**SELECTED EXCERPT**
LIDAR Processing: It's Not Black Magic
By Robert A. Fowler

This is an oblique view of a point cloud of LIDAR points. The red portion of the image shows ground points, and the green portion of the image shows the vegetation (tree canopy) points. Software can usually define the difference through nearest-neighbor comparisons.

A reader recently wrote: "My name is Bill Johnson. I read your last article in EOM. I have come close to using LIDAR in the past, but can't get past a couple of "mind hurdles." I figure now is as good a time as any to ask some questions.
      First of all, I realize you can get points every ten feet, but what about curb lines, bridges, and major breaks? I do not see how these can be accounted for without a definitive break-line. Without them, how can you accurately show contours in those areas?
      Second, with the massive amount of points that come back, how do you determine which ones are good and which ones need to be thrown out? Doesn't the laser bounce off anything in its path, such as birds, leaves, or even raindrops? Additionally, if you fly [over] a heavily urbanized area, I would think the process of editing these points would drive you crazy. How much is involved in removing points from mailboxes, fire hydrants, poles, automobiles, and so on?"

My replies to your questions, Bill, which are good ones that LIDAR operators get asked all the time, form the basis of my article this month.
      You are absolutely correct; LIDARs do not collect break-lines. Depending upon the density of points, this can be a problem if break-lines are truly what you want. Most LIDAR systems today are set up to work over land by using an infrared beam. Exceptions include hydrographic LIDARs that use a different part of the color spectrum. Infrared beams tend to be absorbed by water, showing either very weak returns or none at all when hitting the water. Over bodies of water there is something we call a "data void." As these areas are usually fairly obvious to a processing technician, a "fence" can be put around the lake or the river. In this manner, subsequent processing of contours will not go through the lake.

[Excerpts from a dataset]
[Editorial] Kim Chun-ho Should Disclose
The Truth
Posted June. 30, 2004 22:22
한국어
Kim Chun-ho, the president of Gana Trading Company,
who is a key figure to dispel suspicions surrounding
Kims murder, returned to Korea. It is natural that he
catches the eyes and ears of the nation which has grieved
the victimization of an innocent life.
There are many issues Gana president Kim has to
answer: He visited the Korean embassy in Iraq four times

**DESCRIPTION OF THE TASK**
From the LIDAR processing article, list every object the reader mentions when asking how much work it takes to remove points in a heavily urbanized area.

**WRITTEN SOLUTION**
Mailboxes, fire hydrants, poles, automobiles